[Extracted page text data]
=-=-=-=-=

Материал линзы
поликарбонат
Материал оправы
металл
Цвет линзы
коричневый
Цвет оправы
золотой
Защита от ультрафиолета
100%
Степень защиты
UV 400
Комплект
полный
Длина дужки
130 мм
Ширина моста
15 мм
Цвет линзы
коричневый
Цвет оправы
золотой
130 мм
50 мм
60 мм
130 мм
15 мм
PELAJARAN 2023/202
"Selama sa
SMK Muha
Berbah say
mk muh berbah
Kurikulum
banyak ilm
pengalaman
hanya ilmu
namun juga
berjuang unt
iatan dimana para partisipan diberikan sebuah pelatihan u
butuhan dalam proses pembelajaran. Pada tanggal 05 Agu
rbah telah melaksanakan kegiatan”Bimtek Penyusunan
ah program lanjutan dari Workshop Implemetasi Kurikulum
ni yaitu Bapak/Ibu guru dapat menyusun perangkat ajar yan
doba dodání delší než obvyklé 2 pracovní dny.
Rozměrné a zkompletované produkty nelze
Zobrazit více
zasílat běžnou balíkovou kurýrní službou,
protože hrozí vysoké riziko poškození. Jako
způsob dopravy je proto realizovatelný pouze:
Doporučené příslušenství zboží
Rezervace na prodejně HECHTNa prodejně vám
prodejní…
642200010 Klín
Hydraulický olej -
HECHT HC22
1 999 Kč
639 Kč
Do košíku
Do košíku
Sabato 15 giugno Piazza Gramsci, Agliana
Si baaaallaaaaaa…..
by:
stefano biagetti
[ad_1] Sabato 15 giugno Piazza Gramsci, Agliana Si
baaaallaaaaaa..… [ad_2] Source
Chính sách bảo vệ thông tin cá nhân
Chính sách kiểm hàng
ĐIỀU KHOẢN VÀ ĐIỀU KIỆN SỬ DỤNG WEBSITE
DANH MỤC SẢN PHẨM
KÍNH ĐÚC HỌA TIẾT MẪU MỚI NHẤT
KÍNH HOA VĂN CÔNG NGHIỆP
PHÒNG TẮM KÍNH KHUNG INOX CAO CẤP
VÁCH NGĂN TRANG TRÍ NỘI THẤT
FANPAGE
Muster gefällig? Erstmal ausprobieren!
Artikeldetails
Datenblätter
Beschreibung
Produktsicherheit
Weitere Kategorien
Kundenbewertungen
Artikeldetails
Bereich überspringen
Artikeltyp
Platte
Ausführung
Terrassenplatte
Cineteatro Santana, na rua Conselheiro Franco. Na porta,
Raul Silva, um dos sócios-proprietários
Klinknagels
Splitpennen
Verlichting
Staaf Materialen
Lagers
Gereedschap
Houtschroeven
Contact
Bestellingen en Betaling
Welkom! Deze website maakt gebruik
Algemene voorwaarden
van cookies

=-=-=-=-=

TASK DESCRIPTION:
Edit everything from the start of the items down to the line containing "Houtschroeven" so that "серый" replaces "коричневый", changing nothing else, and give those lines again.

RESPONSE:
Материал линзы
поликарбонат
Материал оправы
металл
Цвет линзы
серый
Цвет оправы
золотой
Защита от ультрафиолета
100%
Степень защиты
UV 400
Комплект
полный
Длина дужки
130 мм
Ширина моста
15 мм
Цвет линзы
серый
Цвет оправы
золотой
130 мм
50 мм
60 мм
130 мм
15 мм
PELAJARAN 2023/202
"Selama sa
SMK Muha
Berbah say
mk muh berbah
Kurikulum
banyak ilm
pengalaman
hanya ilmu
namun juga
berjuang unt
iatan dimana para partisipan diberikan sebuah pelatihan u
butuhan dalam proses pembelajaran. Pada tanggal 05 Agu
rbah telah melaksanakan kegiatan”Bimtek Penyusunan
ah program lanjutan dari Workshop Implemetasi Kurikulum
ni yaitu Bapak/Ibu guru dapat menyusun perangkat ajar yan
doba dodání delší než obvyklé 2 pracovní dny.
Rozměrné a zkompletované produkty nelze
Zobrazit více
zasílat běžnou balíkovou kurýrní službou,
protože hrozí vysoké riziko poškození. Jako
způsob dopravy je proto realizovatelný pouze:
Doporučené příslušenství zboží
Rezervace na prodejně HECHTNa prodejně vám
prodejní…
642200010 Klín
Hydraulický olej -
HECHT HC22
1 999 Kč
639 Kč
Do košíku
Do košíku
Sabato 15 giugno Piazza Gramsci, Agliana
Si baaaallaaaaaa…..
by:
stefano biagetti
[ad_1] Sabato 15 giugno Piazza Gramsci, Agliana Si
baaaallaaaaaa..… [ad_2] Source
Chính sách bảo vệ thông tin cá nhân
Chính sách kiểm hàng
ĐIỀU KHOẢN VÀ ĐIỀU KIỆN SỬ DỤNG WEBSITE
DANH MỤC SẢN PHẨM
KÍNH ĐÚC HỌA TIẾT MẪU MỚI NHẤT
KÍNH HOA VĂN CÔNG NGHIỆP
PHÒNG TẮM KÍNH KHUNG INOX CAO CẤP
VÁCH NGĂN TRANG TRÍ NỘI THẤT
FANPAGE
Muster gefällig? Erstmal ausprobieren!
Artikeldetails
Datenblätter
Beschreibung
Produktsicherheit
Weitere Kategorien
Kundenbewertungen
Artikeldetails
Bereich überspringen
Artikeltyp
Platte
Ausführung
Terrassenplatte
Cineteatro Santana, na rua Conselheiro Franco. Na porta,
Raul Silva, um dos sócios-proprietários
Klinknagels
Splitpennen
Verlichting
Staaf Materialen
Lagers
Gereedschap
Houtschroeven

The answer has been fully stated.